BEGIN
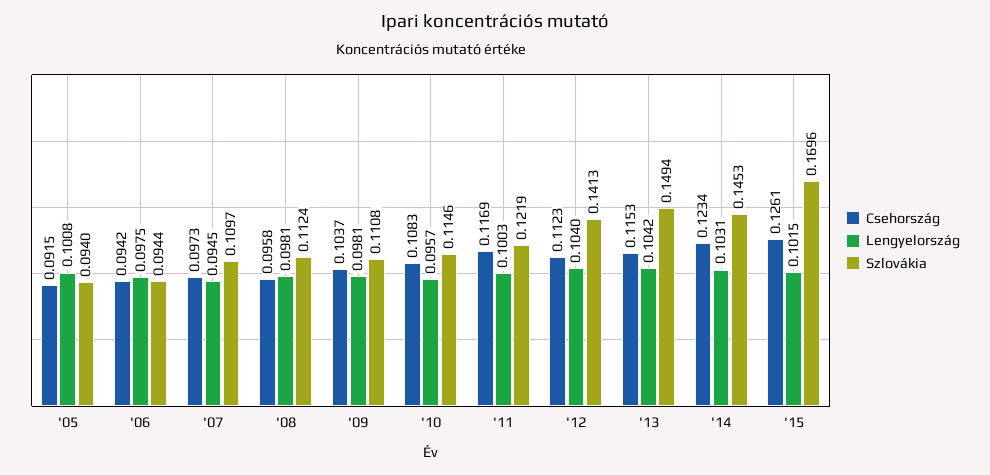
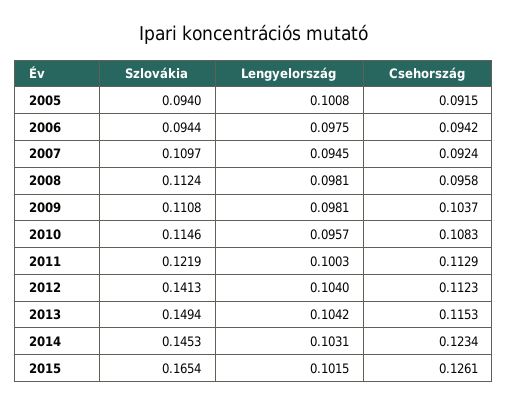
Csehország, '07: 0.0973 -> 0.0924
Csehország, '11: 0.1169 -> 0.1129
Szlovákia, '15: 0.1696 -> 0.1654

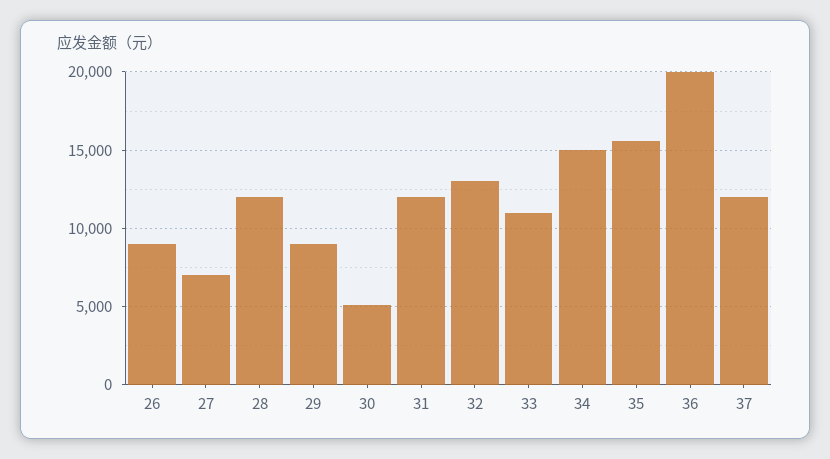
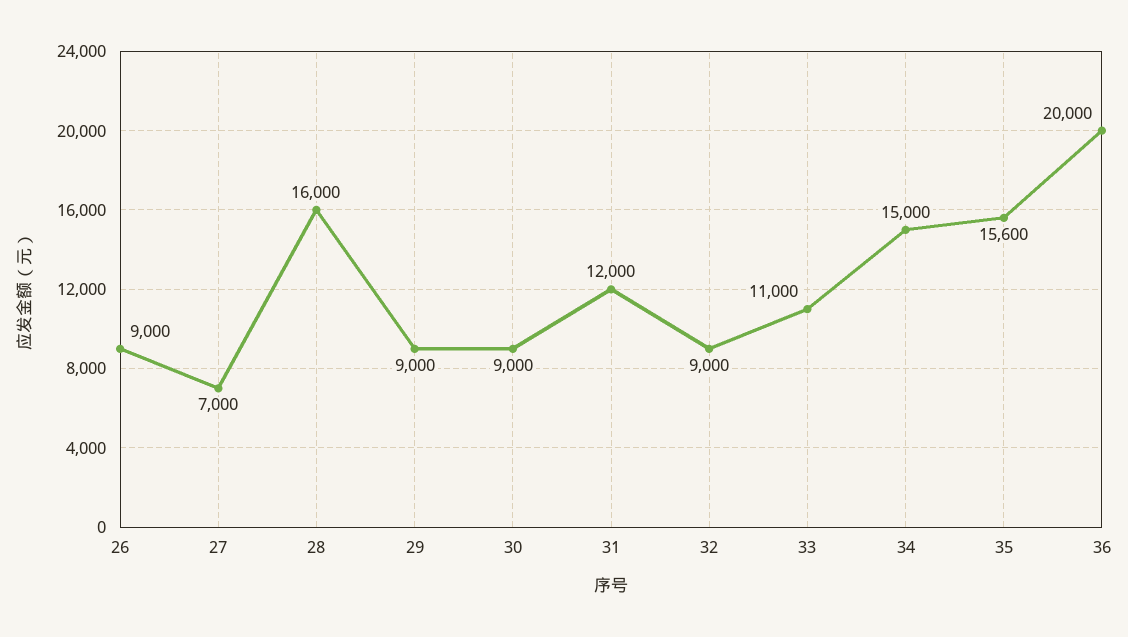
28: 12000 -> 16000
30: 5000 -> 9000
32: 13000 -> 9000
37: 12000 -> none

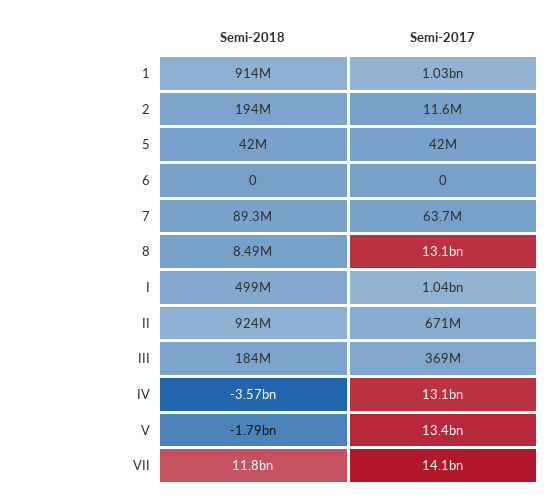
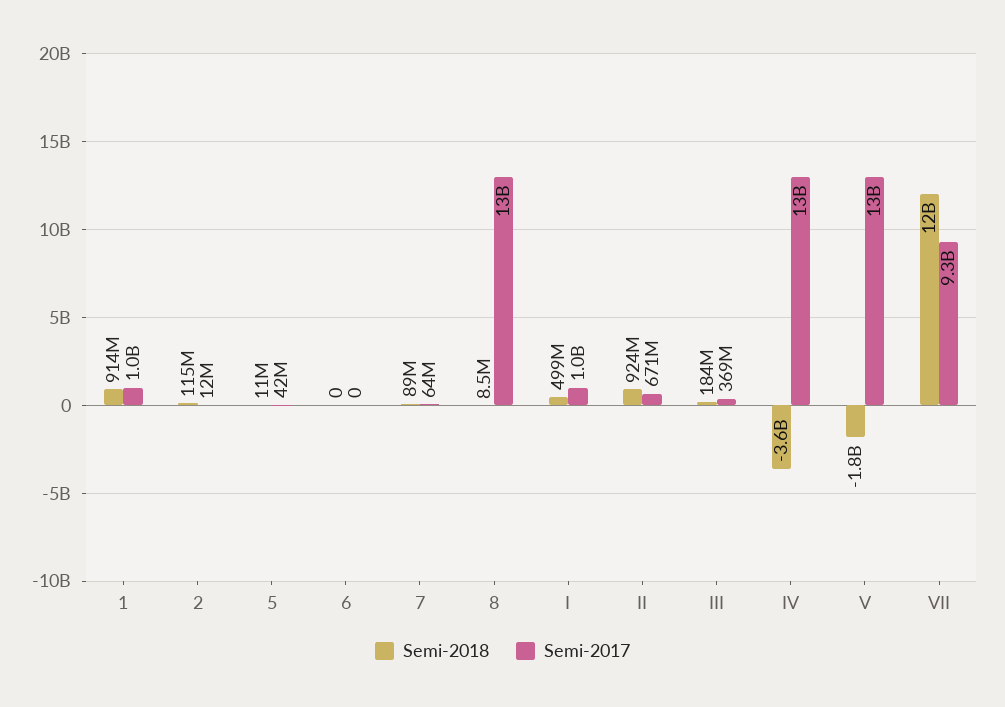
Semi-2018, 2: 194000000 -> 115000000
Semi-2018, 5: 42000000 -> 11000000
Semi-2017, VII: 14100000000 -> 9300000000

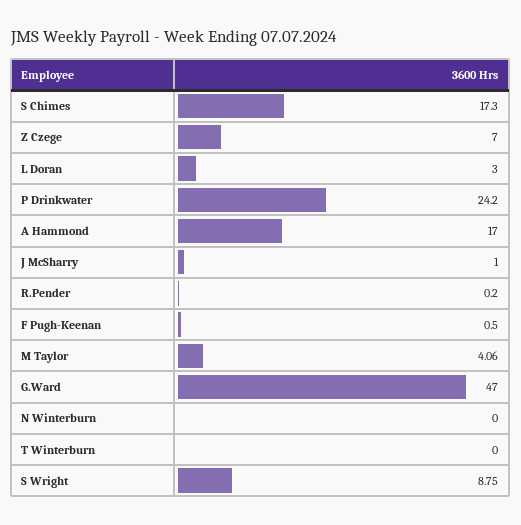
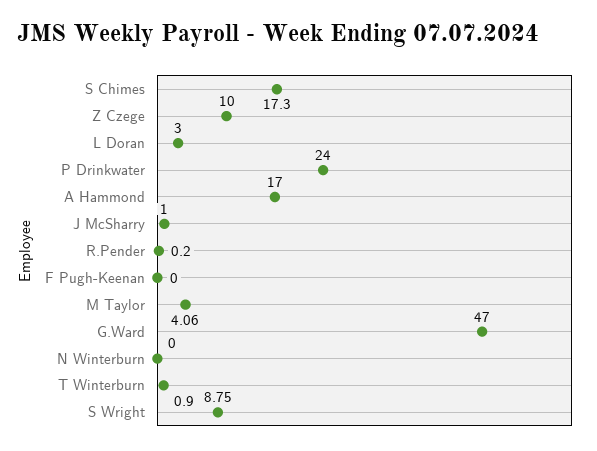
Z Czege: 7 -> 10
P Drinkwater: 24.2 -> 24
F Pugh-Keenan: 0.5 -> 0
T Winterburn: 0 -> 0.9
END
Exercise brief: Please set down each entry word for word, without its images.

Task solution:
Csehország, '07: 0.0973 -> 0.0924
Csehország, '11: 0.1169 -> 0.1129
Szlovákia, '15: 0.1696 -> 0.1654

28: 12000 -> 16000
30: 5000 -> 9000
32: 13000 -> 9000
37: 12000 -> none

Semi-2018, 2: 194000000 -> 115000000
Semi-2018, 5: 42000000 -> 11000000
Semi-2017, VII: 14100000000 -> 9300000000

Z Czege: 7 -> 10
P Drinkwater: 24.2 -> 24
F Pugh-Keenan: 0.5 -> 0
T Winterburn: 0 -> 0.9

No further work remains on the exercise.